I keep thinking I'm done writing about MotoGP, but then more topics occur to me.
And then I think, is this just self indulgent rambling through the meadows of nostalgia? "Here's a tall tale from back when I was a lad, when computers were still programmed in binary and Tony Blair was popular..." But people seem to be enjoying this series, so I guess you'll have to bear with me a while longer.
Now where was I?
MotoGP tracks were split into sectors using a kd-tree (similar to an octree). Each sector was tessellated at three levels of detail, so we could draw the nearby environment with nice smooth curves but use fewer triangles for more distant pieces.
When you join pieces of environment that are tessellated differently, there will be cracks where they do not exactly meet up. This is a common problem in terrain rendering, often solved by adding fringes or stitching in extra triangles to fill the holes.
We chose an easier solution.

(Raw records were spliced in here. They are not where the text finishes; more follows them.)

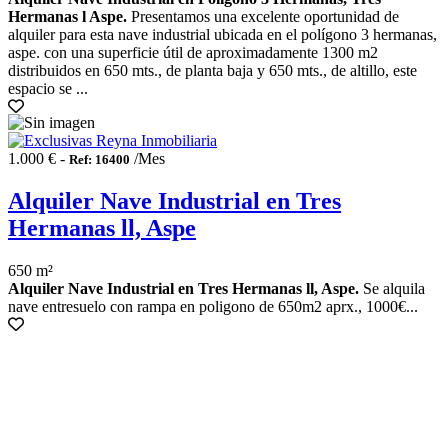
Hermanas l Aspe.
Presentamos una excelente oportunidad de
alquiler para esta nave industrial ubicada en el polígono 3 hermanas,
aspe. con una superficie útil de aproximadamente 1300 m2
distribuidos en 650 mts., de planta baja y 650 mts., de altillo, este
espacio se ...
1.000 € -
/Mes
Ref: 16400
Alquiler Nave Industrial en Tres
Hermanas ll, Aspe
650 m²
Alquiler Nave Industrial en Tres Hermanas ll, Aspe.
Se alquila
nave entresuelo con rampa en poligono de 650m2 aprx., 1000€...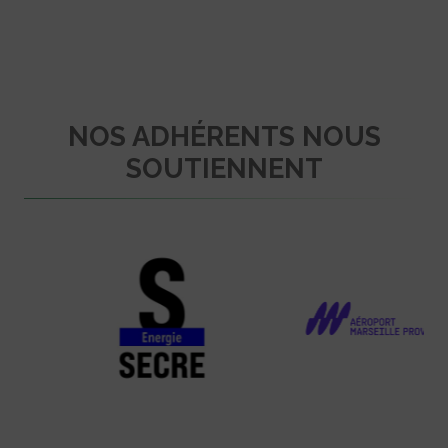
NOS ADHÉRENTS NOUS
SOUTIENNENT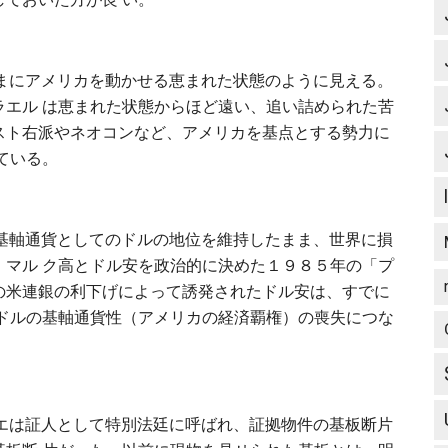
ままにアメリカを動かせる恵まれた状態のように見える。
ラエル は恵まれた状態からほど遠い、追い詰められた苦
スト右派やネオコンなど、アメリカを基点とする勢力に
ている。
、基軸通貨としてのドルの地位を維持したまま、世界に損
・マル ク高とドル安を政治的に決めた１９８５年の「プ
の米連銀の利下げによって誘発されたドル安は、すでに
はドルの基軸通貨性（アメリカの経済覇権）の喪失につな
リエは証人として特別法廷に呼ばれ、証拠物件の基板断片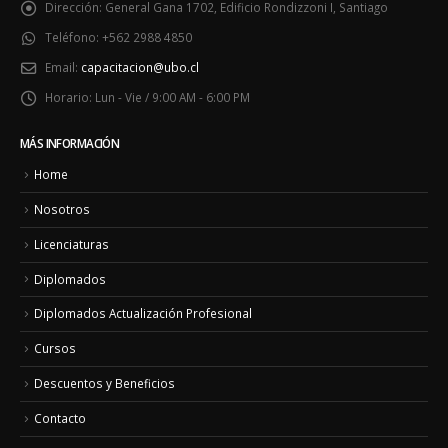
Dirección:
General Gana 1702, Edificio Rondizzoni I, Santiago
Teléfono:
+562 2988 4850
Email:
capacitacion@ubo.cl
Horario:
Lun - Vie / 9:00 AM - 6:00 PM
MÁS INFORMACIÓN
Home
Nosotros
Licenciaturas
Diplomados
Diplomados Actualización Profesional
Cursos
Descuentos y Beneficios
Contacto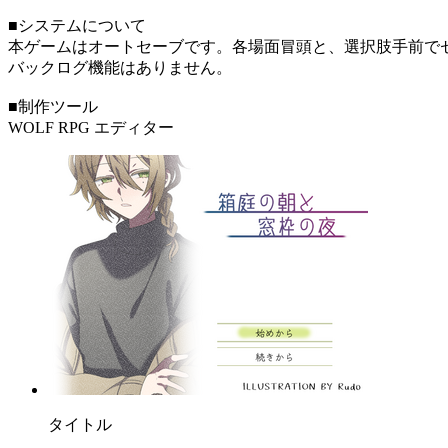
■システムについて
本ゲームはオートセーブです。各場面冒頭と、選択肢手前で
バックログ機能はありません。
■制作ツール
WOLF RPG エディター
タイトル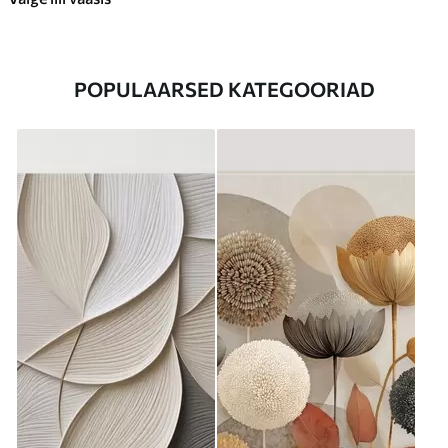
POPULAARSED KATEGOORIAD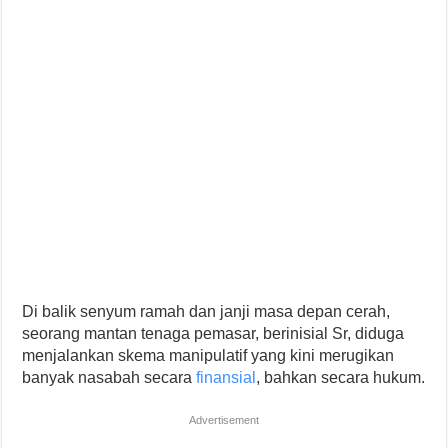
Di balik senyum ramah dan janji masa depan cerah,
seorang mantan tenaga pemasar, berinisial Sr, diduga
menjalankan skema manipulatif yang kini merugikan
banyak nasabah secara
finansial
, bahkan secara hukum.
Advertisement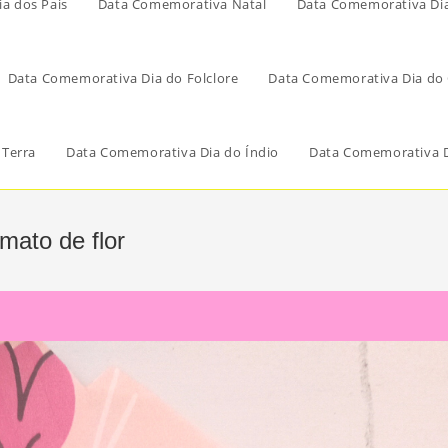
a dos Pais
Data Comemorativa Natal
Data Comemorativa Di
Data Comemorativa Dia do Folclore
Data Comemorativa Dia do 
 Terra
Data Comemorativa Dia do Índio
Data Comemorativa D
mato de flor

Our content build process simply detected which edges were shared by patches from more than one sector, and always tessellated those edges at maximum detail, even when creating the medium or low detail geometry. This freed the game code to draw each sector at whatever detail level it liked, and everything was guaranteed to join up without requiring special runtime logic. Sure, this added a few extra triangles to our low detail geometry, but the vast majority of patch edges did not lie on sector boundaries, so the cost was insignificant.
Takeaway: moving work from game engine to content build process = good stuff.